[Stored items from a collection]

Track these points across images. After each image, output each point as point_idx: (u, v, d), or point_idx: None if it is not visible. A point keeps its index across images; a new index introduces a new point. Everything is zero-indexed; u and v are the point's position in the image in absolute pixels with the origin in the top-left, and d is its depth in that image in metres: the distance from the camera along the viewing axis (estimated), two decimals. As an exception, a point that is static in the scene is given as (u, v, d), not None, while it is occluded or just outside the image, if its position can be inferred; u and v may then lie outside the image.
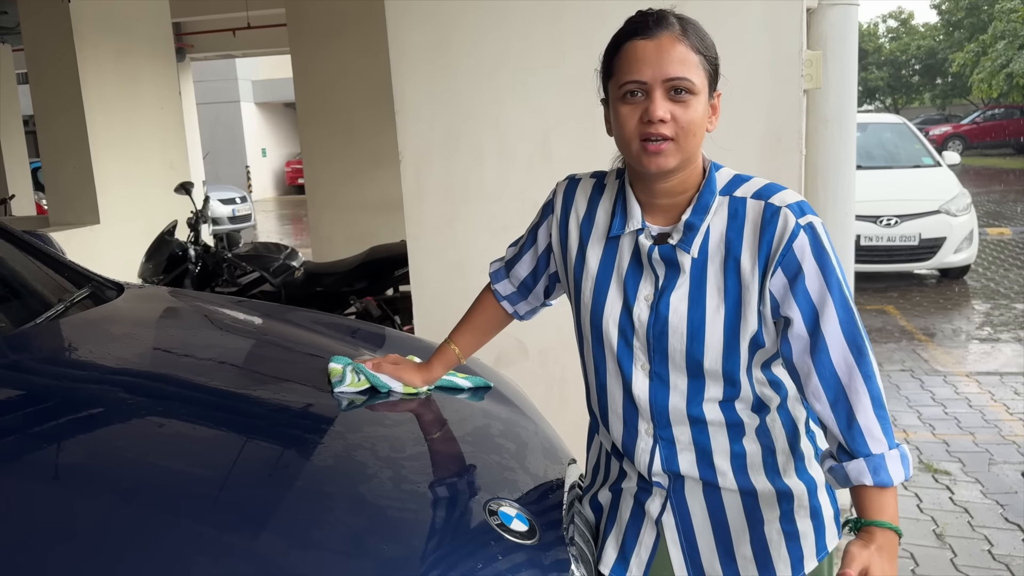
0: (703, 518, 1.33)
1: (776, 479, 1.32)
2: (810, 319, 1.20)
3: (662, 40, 1.18)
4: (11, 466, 1.21)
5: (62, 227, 6.01)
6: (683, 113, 1.18)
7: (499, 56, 2.72)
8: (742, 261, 1.22)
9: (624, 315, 1.30)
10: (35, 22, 6.02)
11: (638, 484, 1.38)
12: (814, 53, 2.79)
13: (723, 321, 1.23)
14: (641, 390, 1.30)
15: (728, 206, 1.24)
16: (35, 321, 1.77)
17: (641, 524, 1.37)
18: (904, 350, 5.55)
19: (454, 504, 1.29)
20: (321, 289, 4.58)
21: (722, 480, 1.31)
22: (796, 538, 1.33)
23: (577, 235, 1.38)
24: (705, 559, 1.34)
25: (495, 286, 1.62)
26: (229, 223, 14.19)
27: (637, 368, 1.30)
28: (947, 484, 3.51)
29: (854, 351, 1.20)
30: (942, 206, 7.35)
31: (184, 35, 12.83)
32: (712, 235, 1.24)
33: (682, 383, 1.28)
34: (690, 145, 1.20)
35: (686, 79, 1.17)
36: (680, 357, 1.26)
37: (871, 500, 1.18)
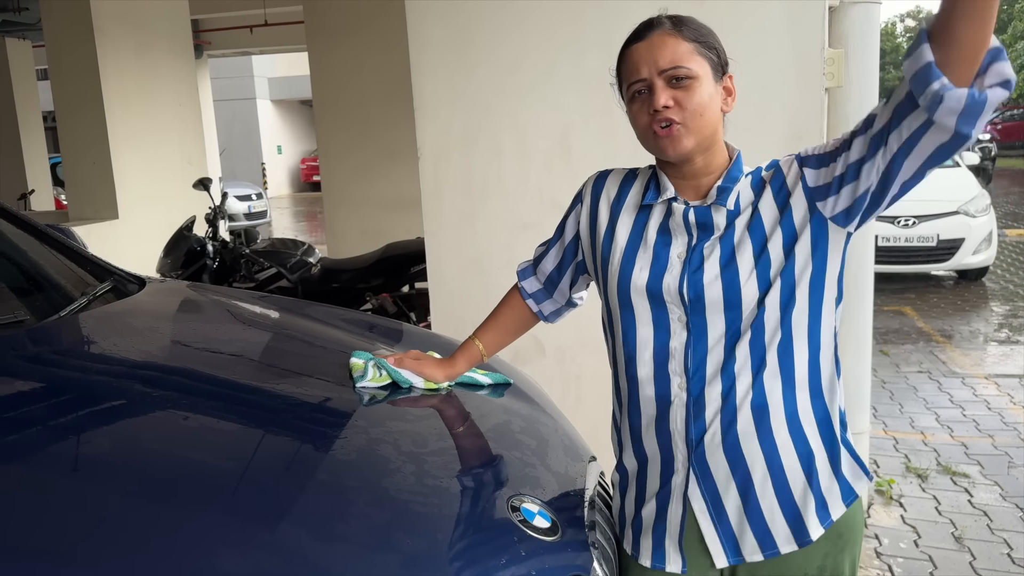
0: (726, 478, 1.34)
1: (795, 420, 1.33)
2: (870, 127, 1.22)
3: (653, 39, 1.30)
4: (37, 457, 1.22)
5: (81, 222, 6.06)
6: (686, 97, 1.28)
7: (519, 52, 2.72)
8: (764, 217, 1.31)
9: (654, 275, 1.35)
10: (56, 18, 6.07)
11: (660, 453, 1.38)
12: (836, 51, 2.77)
13: (756, 277, 1.30)
14: (679, 341, 1.34)
15: (751, 181, 1.35)
16: (59, 314, 1.78)
17: (669, 500, 1.37)
18: (922, 351, 5.51)
19: (477, 500, 1.29)
20: (337, 285, 4.60)
21: (743, 429, 1.32)
22: (818, 484, 1.34)
23: (608, 214, 1.45)
24: (733, 521, 1.34)
25: (522, 283, 1.65)
26: (245, 220, 14.27)
27: (674, 321, 1.34)
28: (966, 487, 3.48)
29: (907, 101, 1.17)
30: (961, 207, 7.29)
31: (202, 32, 12.89)
32: (742, 202, 1.33)
33: (719, 326, 1.32)
34: (701, 125, 1.29)
35: (681, 66, 1.28)
36: (717, 302, 1.30)
37: None
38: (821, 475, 1.34)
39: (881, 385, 4.82)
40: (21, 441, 1.25)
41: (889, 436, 4.08)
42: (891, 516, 3.25)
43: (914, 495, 3.43)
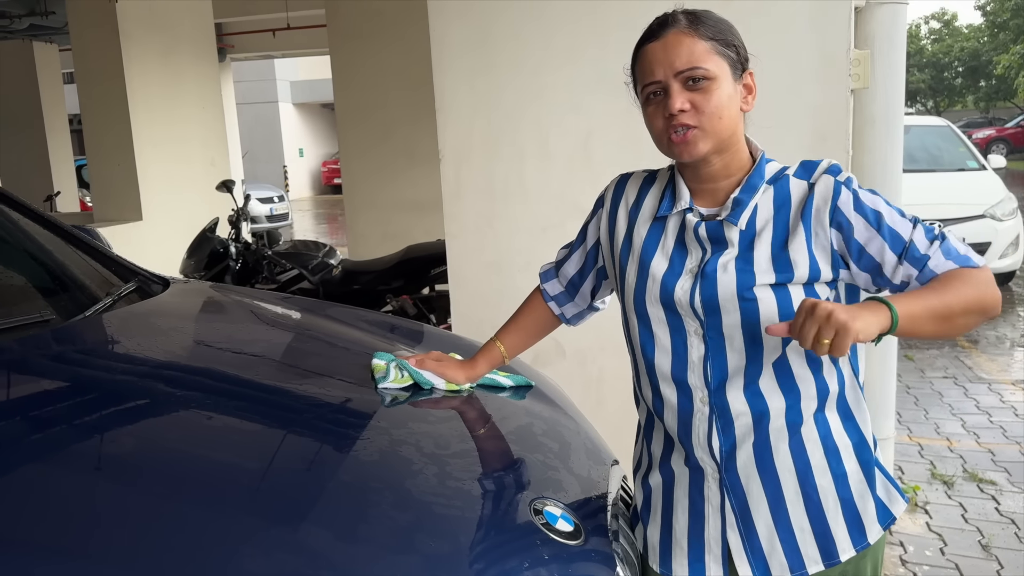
0: (758, 495, 1.30)
1: (828, 440, 1.30)
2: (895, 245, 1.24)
3: (667, 38, 1.25)
4: (61, 455, 1.22)
5: (106, 223, 6.13)
6: (703, 99, 1.23)
7: (542, 54, 2.71)
8: (789, 231, 1.26)
9: (667, 287, 1.32)
10: (83, 22, 6.15)
11: (688, 466, 1.35)
12: (862, 52, 2.74)
13: (775, 293, 1.25)
14: (698, 354, 1.30)
15: (775, 189, 1.29)
16: (84, 314, 1.80)
17: (703, 518, 1.34)
18: (947, 357, 5.44)
19: (500, 502, 1.28)
20: (358, 287, 4.61)
21: (776, 446, 1.29)
22: (853, 505, 1.31)
23: (626, 220, 1.42)
24: (764, 538, 1.31)
25: (544, 286, 1.64)
26: (267, 221, 14.37)
27: (691, 333, 1.31)
28: (992, 494, 3.43)
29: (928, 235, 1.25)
30: (987, 210, 7.19)
31: (225, 35, 13.01)
32: (760, 214, 1.28)
33: (738, 340, 1.28)
34: (719, 128, 1.24)
35: (697, 68, 1.23)
36: (735, 318, 1.26)
37: (897, 296, 1.19)
38: (856, 496, 1.31)
39: (906, 390, 4.76)
40: (46, 439, 1.26)
41: (914, 442, 4.03)
42: (916, 523, 3.20)
43: (940, 502, 3.38)
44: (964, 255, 1.24)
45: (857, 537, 1.30)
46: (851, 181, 1.26)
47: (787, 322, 1.16)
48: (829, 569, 1.30)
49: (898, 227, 1.24)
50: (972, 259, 1.24)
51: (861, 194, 1.25)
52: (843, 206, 1.24)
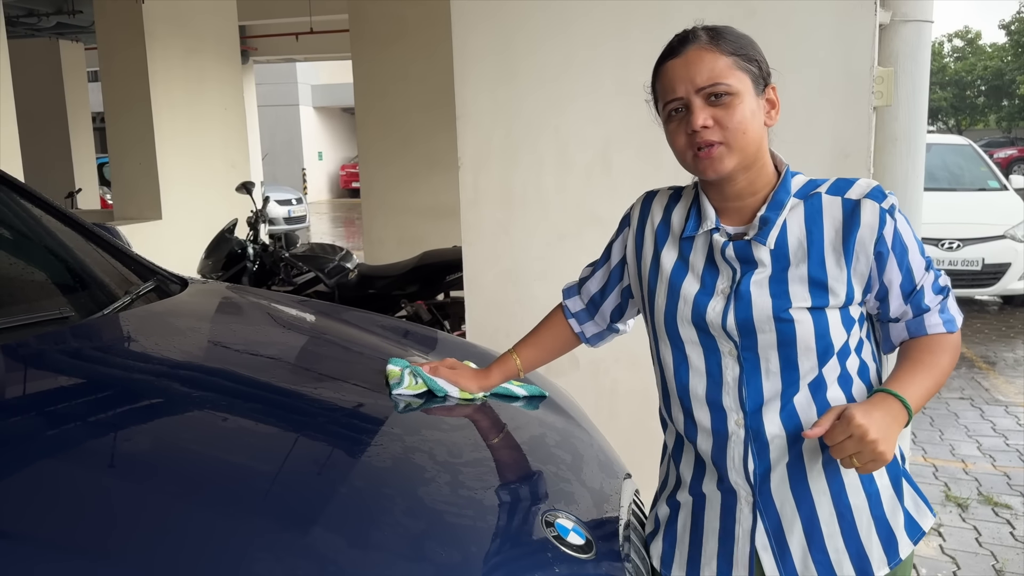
0: (792, 515, 1.30)
1: None
2: (906, 284, 1.28)
3: (689, 54, 1.24)
4: (76, 452, 1.23)
5: (126, 221, 6.18)
6: (726, 115, 1.21)
7: (563, 64, 2.71)
8: (827, 256, 1.25)
9: (699, 309, 1.30)
10: (109, 21, 6.22)
11: (720, 488, 1.34)
12: (885, 70, 2.73)
13: (811, 315, 1.25)
14: (733, 376, 1.29)
15: (805, 205, 1.27)
16: (103, 312, 1.81)
17: (733, 539, 1.33)
18: (964, 378, 5.39)
19: (512, 513, 1.28)
20: (374, 291, 4.63)
21: (810, 467, 1.29)
22: (886, 522, 1.31)
23: (652, 241, 1.40)
24: (797, 559, 1.30)
25: (566, 302, 1.64)
26: (284, 223, 14.45)
27: (725, 355, 1.30)
28: (1008, 518, 3.39)
29: (935, 288, 1.30)
30: (1008, 231, 7.13)
31: (248, 38, 13.10)
32: (791, 232, 1.26)
33: (774, 361, 1.27)
34: (744, 143, 1.23)
35: (720, 83, 1.22)
36: (771, 338, 1.26)
37: (899, 376, 1.24)
38: (888, 513, 1.31)
39: (921, 411, 4.71)
40: (61, 435, 1.26)
41: (929, 463, 3.99)
42: (930, 546, 3.17)
43: (954, 525, 3.34)
44: (952, 318, 1.30)
45: (891, 554, 1.31)
46: (894, 209, 1.26)
47: (823, 427, 1.17)
48: None
49: (915, 267, 1.27)
50: (957, 321, 1.30)
51: (899, 223, 1.26)
52: (887, 236, 1.24)
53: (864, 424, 1.12)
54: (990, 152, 22.28)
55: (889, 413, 1.17)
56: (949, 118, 35.73)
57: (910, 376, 1.24)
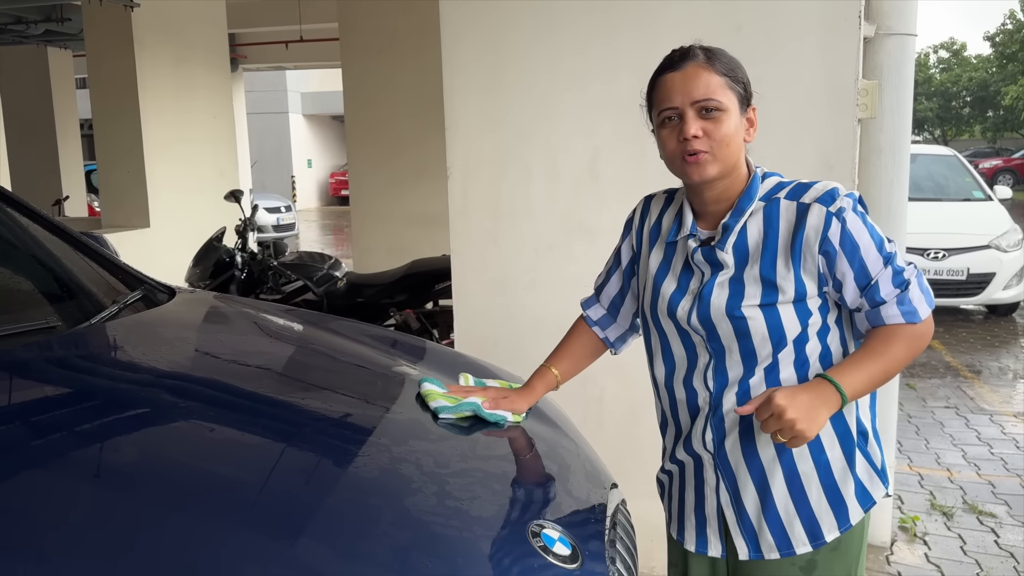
0: (745, 477, 1.45)
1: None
2: (860, 279, 1.37)
3: (687, 70, 1.37)
4: (61, 463, 1.23)
5: (113, 229, 6.15)
6: (714, 128, 1.36)
7: (552, 75, 2.73)
8: (778, 257, 1.38)
9: (672, 307, 1.47)
10: (98, 29, 6.20)
11: (691, 455, 1.51)
12: (870, 83, 2.76)
13: (762, 311, 1.39)
14: (703, 362, 1.46)
15: (764, 210, 1.40)
16: (90, 321, 1.81)
17: (704, 497, 1.50)
18: (949, 387, 5.43)
19: (498, 523, 1.29)
20: (362, 300, 4.62)
21: (758, 437, 1.43)
22: (836, 490, 1.43)
23: (647, 241, 1.58)
24: (753, 518, 1.45)
25: (586, 312, 1.75)
26: (273, 231, 14.40)
27: (698, 344, 1.46)
28: (992, 527, 3.41)
29: (895, 280, 1.37)
30: (992, 241, 7.19)
31: (238, 46, 13.08)
32: (751, 235, 1.40)
33: (735, 351, 1.42)
34: (726, 154, 1.37)
35: (712, 99, 1.36)
36: (729, 332, 1.41)
37: (845, 363, 1.38)
38: (839, 481, 1.43)
39: (907, 419, 4.74)
40: (46, 446, 1.26)
41: (914, 472, 4.02)
42: (915, 554, 3.19)
43: (939, 533, 3.36)
44: (914, 308, 1.37)
45: (841, 519, 1.43)
46: (842, 211, 1.35)
47: (755, 404, 1.33)
48: (818, 549, 1.43)
49: (869, 263, 1.36)
50: (920, 313, 1.37)
51: (849, 224, 1.35)
52: (832, 236, 1.35)
53: (782, 404, 1.27)
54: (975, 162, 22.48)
55: (819, 396, 1.31)
56: (935, 129, 36.02)
57: (855, 363, 1.37)
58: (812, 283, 1.38)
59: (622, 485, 1.70)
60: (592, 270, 2.83)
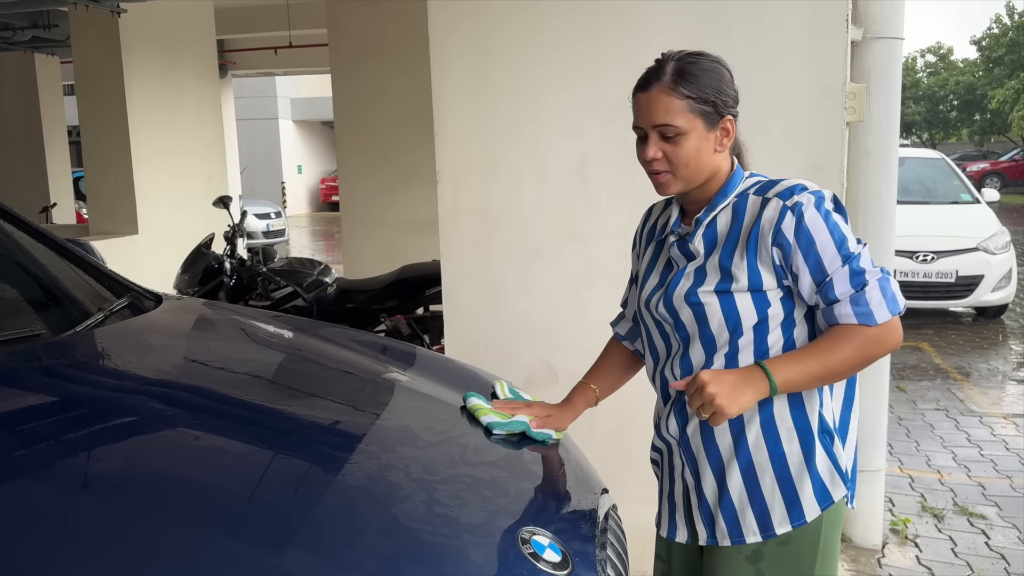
0: (704, 464, 1.49)
1: (770, 423, 1.44)
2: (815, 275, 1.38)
3: (651, 93, 1.42)
4: (46, 472, 1.22)
5: (101, 236, 6.12)
6: (673, 151, 1.41)
7: (540, 80, 2.73)
8: (736, 247, 1.42)
9: (648, 298, 1.54)
10: (85, 35, 6.17)
11: (663, 441, 1.56)
12: (857, 86, 2.77)
13: (717, 297, 1.43)
14: (674, 350, 1.51)
15: (735, 204, 1.45)
16: (75, 329, 1.79)
17: (674, 479, 1.55)
18: (939, 389, 5.45)
19: (487, 531, 1.28)
20: (352, 306, 4.61)
21: (718, 427, 1.45)
22: (791, 483, 1.44)
23: (644, 243, 1.65)
24: (711, 502, 1.48)
25: (615, 329, 1.81)
26: (263, 237, 14.37)
27: (669, 334, 1.52)
28: (983, 528, 3.42)
29: (853, 280, 1.37)
30: (980, 243, 7.23)
31: (227, 52, 13.06)
32: (719, 228, 1.45)
33: (696, 338, 1.47)
34: (689, 173, 1.43)
35: (669, 125, 1.40)
36: (691, 320, 1.46)
37: (787, 355, 1.41)
38: (794, 476, 1.43)
39: (897, 422, 4.76)
40: (31, 455, 1.25)
41: (905, 474, 4.02)
42: (906, 556, 3.19)
43: (930, 535, 3.37)
44: (869, 310, 1.36)
45: (794, 514, 1.44)
46: (800, 205, 1.37)
47: (683, 382, 1.39)
48: (767, 540, 1.44)
49: (826, 259, 1.37)
50: (875, 316, 1.36)
51: (806, 218, 1.37)
52: (785, 229, 1.38)
53: (704, 380, 1.33)
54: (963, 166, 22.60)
55: (747, 380, 1.36)
56: (923, 132, 36.23)
57: (795, 356, 1.39)
58: (769, 275, 1.40)
59: (613, 490, 1.70)
60: (582, 274, 2.84)
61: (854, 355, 1.37)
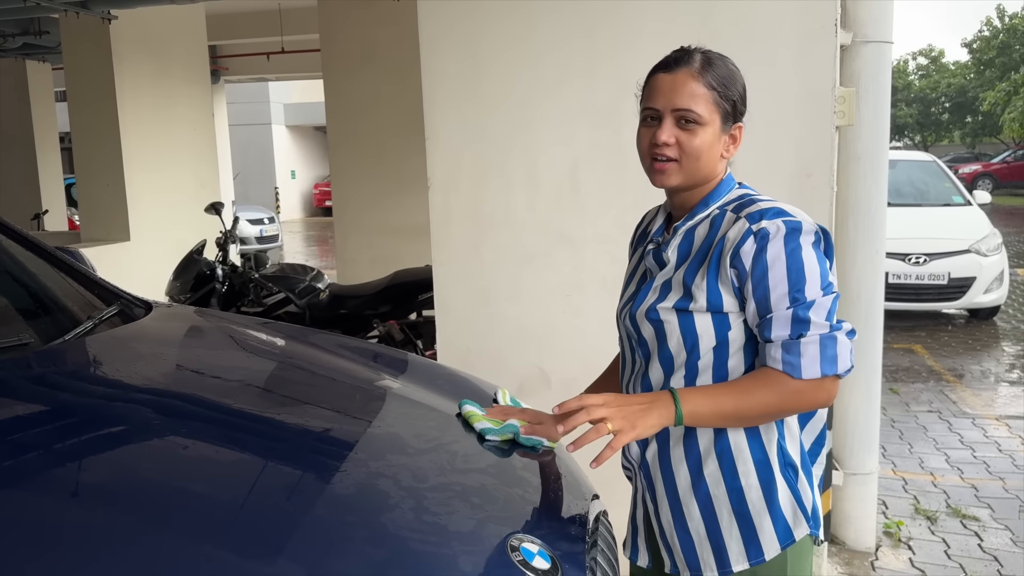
0: (661, 492, 1.43)
1: (726, 454, 1.37)
2: (759, 309, 1.32)
3: (678, 75, 1.35)
4: (35, 482, 1.21)
5: (93, 243, 6.10)
6: (688, 139, 1.34)
7: (531, 86, 2.73)
8: (700, 267, 1.36)
9: (621, 310, 1.49)
10: (76, 42, 6.16)
11: (629, 462, 1.50)
12: (847, 90, 2.78)
13: (677, 315, 1.37)
14: (638, 366, 1.45)
15: (712, 220, 1.38)
16: (64, 338, 1.78)
17: (636, 502, 1.51)
18: (932, 391, 5.46)
19: (476, 539, 1.27)
20: (345, 311, 4.60)
21: (673, 450, 1.40)
22: (749, 520, 1.36)
23: (632, 248, 1.60)
24: (667, 531, 1.42)
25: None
26: (257, 243, 14.35)
27: (635, 348, 1.46)
28: (976, 530, 3.43)
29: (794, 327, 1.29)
30: (972, 245, 7.26)
31: (219, 57, 13.05)
32: (694, 241, 1.39)
33: (655, 356, 1.41)
34: (694, 168, 1.36)
35: (691, 111, 1.33)
36: (651, 336, 1.40)
37: (705, 387, 1.35)
38: (753, 511, 1.36)
39: (890, 424, 4.77)
40: (19, 465, 1.24)
41: (898, 476, 4.03)
42: (900, 559, 3.19)
43: (923, 538, 3.38)
44: (797, 362, 1.28)
45: (752, 551, 1.36)
46: (765, 232, 1.29)
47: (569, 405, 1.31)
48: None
49: (773, 296, 1.29)
50: (802, 370, 1.27)
51: (768, 248, 1.29)
52: (743, 254, 1.30)
53: (592, 402, 1.28)
54: (955, 168, 22.69)
55: (652, 405, 1.29)
56: (915, 134, 36.37)
57: (712, 391, 1.33)
58: (730, 296, 1.33)
59: (603, 496, 1.69)
60: (573, 279, 2.85)
61: (772, 403, 1.31)
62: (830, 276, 1.32)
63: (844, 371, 1.29)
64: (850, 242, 3.02)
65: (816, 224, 1.33)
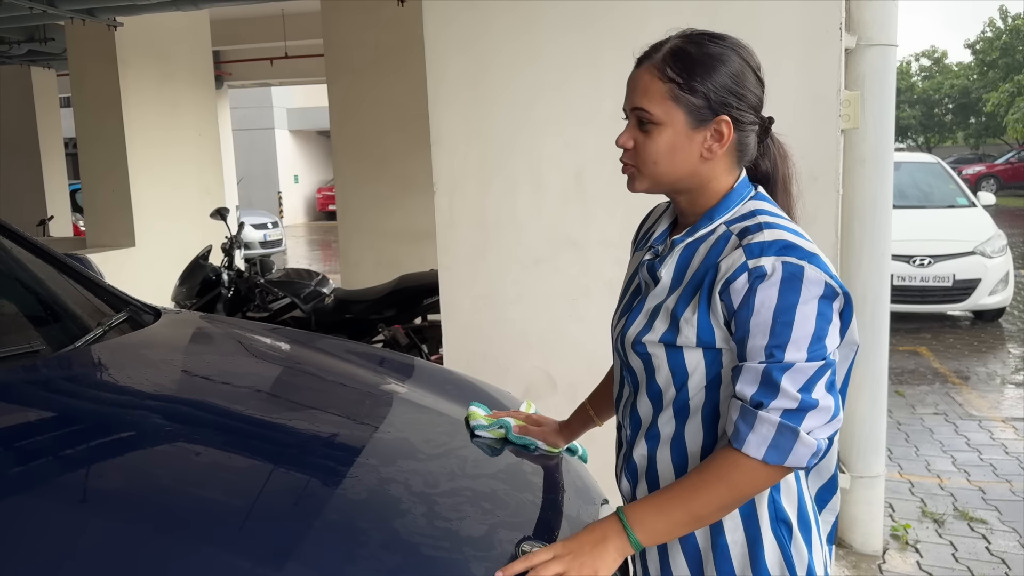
0: None
1: None
2: (737, 352, 1.16)
3: (640, 70, 1.21)
4: (49, 488, 1.22)
5: (99, 249, 6.12)
6: (644, 142, 1.20)
7: (536, 90, 2.74)
8: (693, 296, 1.19)
9: (615, 325, 1.34)
10: (81, 48, 6.19)
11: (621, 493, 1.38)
12: (852, 93, 2.78)
13: (664, 349, 1.21)
14: (628, 392, 1.31)
15: (719, 236, 1.20)
16: (74, 344, 1.79)
17: None
18: (937, 393, 5.45)
19: (487, 544, 1.27)
20: (350, 316, 4.61)
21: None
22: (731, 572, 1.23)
23: (633, 249, 1.45)
24: (652, 569, 1.30)
25: None
26: (260, 248, 14.37)
27: (625, 372, 1.31)
28: (983, 533, 3.42)
29: (763, 392, 1.12)
30: (977, 247, 7.24)
31: (223, 63, 13.09)
32: (694, 260, 1.21)
33: (643, 388, 1.27)
34: (654, 172, 1.20)
35: (643, 109, 1.19)
36: (637, 360, 1.25)
37: (659, 494, 1.20)
38: (738, 570, 1.22)
39: (896, 427, 4.76)
40: (31, 471, 1.25)
41: (905, 479, 4.02)
42: (907, 562, 3.19)
43: (930, 540, 3.37)
44: (745, 434, 1.12)
45: None
46: (762, 271, 1.11)
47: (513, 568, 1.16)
48: None
49: (750, 343, 1.13)
50: (746, 443, 1.11)
51: (760, 290, 1.11)
52: (733, 290, 1.13)
53: (540, 560, 1.15)
54: (958, 169, 22.67)
55: (604, 541, 1.17)
56: (918, 136, 36.32)
57: (661, 499, 1.18)
58: (721, 331, 1.16)
59: (613, 501, 1.69)
60: (579, 283, 2.85)
61: (724, 496, 1.15)
62: (828, 339, 1.12)
63: (795, 466, 1.12)
64: (856, 245, 3.02)
65: (830, 276, 1.13)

ASSIGNMENT: Only the lines from the beginning of the records through the line bearing "30: (942, 206, 7.35)" belong in the answer, copied word for word with pictures left out.

EXERCISE OUTPUT:
Track these points across images. After each image, output each point as point_idx: (u, v, d), or point_idx: None if it is not visible. A point keeps its index across images; a new index introduces a new point. Everything is zero-indexed; u and v are the point's position in the image in absolute pixels with the origin in the top-left, and d is its depth in that image in metres: the distance from the camera along the viewing axis (estimated), two decimals. As an exception, a point that is static in the scene is given as (u, v, d), not None, while it is occluded or just outside the image, if its position can be inferred; u and v may then lie outside the image.
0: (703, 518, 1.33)
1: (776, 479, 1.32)
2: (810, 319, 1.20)
3: (662, 40, 1.18)
4: (11, 466, 1.21)
5: (62, 227, 6.01)
6: (683, 113, 1.18)
7: (499, 56, 2.72)
8: (742, 261, 1.22)
9: (624, 315, 1.30)
10: (35, 22, 6.02)
11: (638, 484, 1.38)
12: (814, 53, 2.79)
13: (723, 321, 1.23)
14: (641, 390, 1.30)
15: (728, 206, 1.24)
16: (35, 321, 1.77)
17: (641, 524, 1.37)
18: (904, 350, 5.55)
19: (454, 504, 1.29)
20: (321, 289, 4.58)
21: (722, 480, 1.31)
22: (796, 538, 1.33)
23: (577, 235, 1.38)
24: (705, 559, 1.34)
25: (495, 286, 1.62)
26: (229, 223, 14.19)
27: (637, 368, 1.30)
28: (947, 484, 3.51)
29: (854, 351, 1.20)
30: (942, 206, 7.35)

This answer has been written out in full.